-- TASK STATEMENT --
Convert the text of every item below into a JSON list of strings, with one string per line and no blank lines.
▶
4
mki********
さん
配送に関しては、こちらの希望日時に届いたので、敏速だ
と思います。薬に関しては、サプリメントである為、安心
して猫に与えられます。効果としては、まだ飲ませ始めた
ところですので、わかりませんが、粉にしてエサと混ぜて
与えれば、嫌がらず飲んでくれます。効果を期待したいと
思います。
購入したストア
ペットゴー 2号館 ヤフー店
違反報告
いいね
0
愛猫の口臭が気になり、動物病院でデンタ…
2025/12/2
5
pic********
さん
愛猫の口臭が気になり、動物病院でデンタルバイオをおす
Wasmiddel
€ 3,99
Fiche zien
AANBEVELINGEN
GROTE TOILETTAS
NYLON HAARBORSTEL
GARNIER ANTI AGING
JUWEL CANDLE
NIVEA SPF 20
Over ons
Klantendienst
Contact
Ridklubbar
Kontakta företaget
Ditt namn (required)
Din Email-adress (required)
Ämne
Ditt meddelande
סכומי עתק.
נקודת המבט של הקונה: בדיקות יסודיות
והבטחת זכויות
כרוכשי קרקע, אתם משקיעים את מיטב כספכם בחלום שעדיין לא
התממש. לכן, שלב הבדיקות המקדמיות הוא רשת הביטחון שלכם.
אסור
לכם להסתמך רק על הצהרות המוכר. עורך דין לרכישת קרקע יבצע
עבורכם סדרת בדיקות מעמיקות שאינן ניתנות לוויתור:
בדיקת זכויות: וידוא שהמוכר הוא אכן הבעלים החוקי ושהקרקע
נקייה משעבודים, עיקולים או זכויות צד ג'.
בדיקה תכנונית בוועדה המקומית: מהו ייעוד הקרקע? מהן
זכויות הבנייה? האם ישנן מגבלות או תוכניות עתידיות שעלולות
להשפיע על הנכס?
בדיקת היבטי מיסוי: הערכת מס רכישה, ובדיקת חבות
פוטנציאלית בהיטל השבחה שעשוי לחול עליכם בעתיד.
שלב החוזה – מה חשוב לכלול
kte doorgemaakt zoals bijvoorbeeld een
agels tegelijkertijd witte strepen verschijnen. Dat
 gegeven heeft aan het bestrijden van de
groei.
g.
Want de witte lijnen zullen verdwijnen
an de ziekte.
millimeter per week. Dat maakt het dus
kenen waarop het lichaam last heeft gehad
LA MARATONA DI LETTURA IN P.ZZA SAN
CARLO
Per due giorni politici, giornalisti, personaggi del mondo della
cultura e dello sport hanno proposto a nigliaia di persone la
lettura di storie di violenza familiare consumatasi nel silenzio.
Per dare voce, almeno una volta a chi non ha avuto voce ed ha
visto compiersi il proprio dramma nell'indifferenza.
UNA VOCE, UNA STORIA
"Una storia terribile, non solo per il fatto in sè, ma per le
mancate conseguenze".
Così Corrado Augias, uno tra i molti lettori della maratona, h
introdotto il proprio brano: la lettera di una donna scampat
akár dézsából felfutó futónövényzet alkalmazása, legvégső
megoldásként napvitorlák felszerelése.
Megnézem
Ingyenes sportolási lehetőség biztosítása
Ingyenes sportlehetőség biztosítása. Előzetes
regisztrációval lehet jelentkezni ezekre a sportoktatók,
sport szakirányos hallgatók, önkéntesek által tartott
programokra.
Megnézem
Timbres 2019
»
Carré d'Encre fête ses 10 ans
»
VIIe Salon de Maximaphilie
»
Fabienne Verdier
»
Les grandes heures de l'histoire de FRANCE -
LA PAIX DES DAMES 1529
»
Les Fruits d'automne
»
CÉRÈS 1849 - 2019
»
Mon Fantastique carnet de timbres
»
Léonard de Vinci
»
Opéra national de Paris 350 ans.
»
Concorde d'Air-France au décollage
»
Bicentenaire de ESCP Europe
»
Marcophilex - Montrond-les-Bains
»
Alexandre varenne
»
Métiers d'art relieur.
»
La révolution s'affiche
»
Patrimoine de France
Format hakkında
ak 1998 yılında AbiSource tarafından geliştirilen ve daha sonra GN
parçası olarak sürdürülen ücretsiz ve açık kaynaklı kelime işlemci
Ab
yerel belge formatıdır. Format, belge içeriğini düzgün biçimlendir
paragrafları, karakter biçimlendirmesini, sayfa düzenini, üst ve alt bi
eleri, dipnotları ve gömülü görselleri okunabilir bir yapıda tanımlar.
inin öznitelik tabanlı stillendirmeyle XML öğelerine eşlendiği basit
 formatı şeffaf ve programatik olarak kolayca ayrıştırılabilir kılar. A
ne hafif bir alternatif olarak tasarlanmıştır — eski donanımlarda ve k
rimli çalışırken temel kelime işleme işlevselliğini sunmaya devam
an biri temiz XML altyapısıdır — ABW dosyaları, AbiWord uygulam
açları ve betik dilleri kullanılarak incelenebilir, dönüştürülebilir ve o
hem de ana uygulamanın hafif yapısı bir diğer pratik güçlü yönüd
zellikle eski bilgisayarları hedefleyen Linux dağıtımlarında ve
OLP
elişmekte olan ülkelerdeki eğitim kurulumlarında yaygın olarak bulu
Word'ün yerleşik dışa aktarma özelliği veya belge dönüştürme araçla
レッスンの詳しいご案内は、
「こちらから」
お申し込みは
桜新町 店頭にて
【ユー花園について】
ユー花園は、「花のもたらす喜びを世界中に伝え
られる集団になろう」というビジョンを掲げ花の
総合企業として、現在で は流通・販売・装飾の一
◀
-- EXPECTED ANSWER --
[
  "4",
  "mki********",
  "さん",
  "配送に関しては、こちらの希望日時に届いたので、敏速だ",
  "と思います。薬に関しては、サプリメントである為、安心",
  "して猫に与えられます。効果としては、まだ飲ませ始めた",
  "ところですので、わかりませんが、粉にしてエサと混ぜて",
  "与えれば、嫌がらず飲んでくれます。効果を期待したいと",
  "思います。",
  "購入したストア",
  "ペットゴー 2号館 ヤフー店",
  "違反報告",
  "いいね",
  "0",
  "愛猫の口臭が気になり、動物病院でデンタ…",
  "2025/12/2",
  "5",
  "pic********",
  "さん",
  "愛猫の口臭が気になり、動物病院でデンタルバイオをおす",
  "Wasmiddel",
  "€ 3,99",
  "Fiche zien",
  "AANBEVELINGEN",
  "GROTE TOILETTAS",
  "NYLON HAARBORSTEL",
  "GARNIER ANTI AGING",
  "JUWEL CANDLE",
  "NIVEA SPF 20",
  "Over ons",
  "Klantendienst",
  "Contact",
  "Ridklubbar",
  "Kontakta företaget",
  "Ditt namn (required)",
  "Din Email-adress (required)",
  "Ämne",
  "Ditt meddelande",
  "סכומי עתק.",
  "נקודת המבט של הקונה: בדיקות יסודיות",
  "והבטחת זכויות",
  "כרוכשי קרקע, אתם משקיעים את מיטב כספכם בחלום שעדיין לא",
  "התממש. לכן, שלב הבדיקות המקדמיות הוא רשת הביטחון שלכם.",
  "אסור",
  "לכם להסתמך רק על הצהרות המוכר. עורך דין לרכישת קרקע יבצע",
  "עבורכם סדרת בדיקות מעמיקות שאינן ניתנות לוויתור:",
  "בדיקת זכויות: וידוא שהמוכר הוא אכן הבעלים החוקי ושהקרקע",
  "נקייה משעבודים, עיקולים או זכויות צד ג'.",
  "בדיקה תכנונית בוועדה המקומית: מהו ייעוד הקרקע? מהן",
  "זכויות הבנייה? האם ישנן מגבלות או תוכניות עתידיות שעלולות",
  "להשפיע על הנכס?",
  "בדיקת היבטי מיסוי: הערכת מס רכישה, ובדיקת חבות",
  "פוטנציאלית בהיטל השבחה שעשוי לחול עליכם בעתיד.",
  "שלב החוזה – מה חשוב לכלול",
  "kte doorgemaakt zoals bijvoorbeeld een",
  "agels tegelijkertijd witte strepen verschijnen. Dat",
  " gegeven heeft aan het bestrijden van de",
  "groei.",
  "g.",
  "Want de witte lijnen zullen verdwijnen",
  "an de ziekte.",
  "millimeter per week. Dat maakt het dus",
  "kenen waarop het lichaam last heeft gehad",
  "LA MARATONA DI LETTURA IN P.ZZA SAN",
  "CARLO",
  "Per due giorni politici, giornalisti, personaggi del mondo della",
  "cultura e dello sport hanno proposto a nigliaia di persone la",
  "lettura di storie di violenza familiare consumatasi nel silenzio.",
  "Per dare voce, almeno una volta a chi non ha avuto voce ed ha",
  "visto compiersi il proprio dramma nell'indifferenza.",
  "UNA VOCE, UNA STORIA",
  "\"Una storia terribile, non solo per il fatto in sè, ma per le",
  "mancate conseguenze\".",
  "Così Corrado Augias, uno tra i molti lettori della maratona, h",
  "introdotto il proprio brano: la lettera di una donna scampat",
  "akár dézsából felfutó futónövényzet alkalmazása, legvégső",
  "megoldásként napvitorlák felszerelése.",
  "Megnézem",
  "Ingyenes sportolási lehetőség biztosítása",
  "Ingyenes sportlehetőség biztosítása. Előzetes",
  "regisztrációval lehet jelentkezni ezekre a sportoktatók,",
  "sport szakirányos hallgatók, önkéntesek által tartott",
  "programokra.",
  "Megnézem",
  "Timbres 2019",
  "»",
  "Carré d'Encre fête ses 10 ans",
  "»",
  "VIIe Salon de Maximaphilie",
  "»",
  "Fabienne Verdier",
  "»",
  "Les grandes heures de l'histoire de FRANCE -",
  "LA PAIX DES DAMES 1529",
  "»",
  "Les Fruits d'automne",
  "»",
  "CÉRÈS 1849 - 2019",
  "»",
  "Mon Fantastique carnet de timbres",
  "»",
  "Léonard de Vinci",
  "»",
  "Opéra national de Paris 350 ans.",
  "»",
  "Concorde d'Air-France au décollage",
  "»",
  "Bicentenaire de ESCP Europe",
  "»",
  "Marcophilex - Montrond-les-Bains",
  "»",
  "Alexandre varenne",
  "»",
  "Métiers d'art relieur.",
  "»",
  "La révolution s'affiche",
  "»",
  "Patrimoine de France",
  "Format hakkında",
  "ak 1998 yılında AbiSource tarafından geliştirilen ve daha sonra GN",
  "parçası olarak sürdürülen ücretsiz ve açık kaynaklı kelime işlemci",
  "Ab",
  "yerel belge formatıdır. Format, belge içeriğini düzgün biçimlendir",
  "paragrafları, karakter biçimlendirmesini, sayfa düzenini, üst ve alt bi",
  "eleri, dipnotları ve gömülü görselleri okunabilir bir yapıda tanımlar.",
  "inin öznitelik tabanlı stillendirmeyle XML öğelerine eşlendiği basit",
  " formatı şeffaf ve programatik olarak kolayca ayrıştırılabilir kılar. A",
  "ne hafif bir alternatif olarak tasarlanmıştır — eski donanımlarda ve k",
  "rimli çalışırken temel kelime işleme işlevselliğini sunmaya devam",
  "an biri temiz XML altyapısıdır — ABW dosyaları, AbiWord uygulam",
  "açları ve betik dilleri kullanılarak incelenebilir, dönüştürülebilir ve o",
  "hem de ana uygulamanın hafif yapısı bir diğer pratik güçlü yönüd",
  "zellikle eski bilgisayarları hedefleyen Linux dağıtımlarında ve",
  "OLP",
  "elişmekte olan ülkelerdeki eğitim kurulumlarında yaygın olarak bulu",
  "Word'ün yerleşik dışa aktarma özelliği veya belge dönüştürme araçla",
  "レッスンの詳しいご案内は、",
  "「こちらから」",
  "お申し込みは",
  "桜新町 店頭にて",
  "【ユー花園について】",
  "ユー花園は、「花のもたらす喜びを世界中に伝え",
  "られる集団になろう」というビジョンを掲げ花の",
  "総合企業として、現在で は流通・販売・装飾の一"
]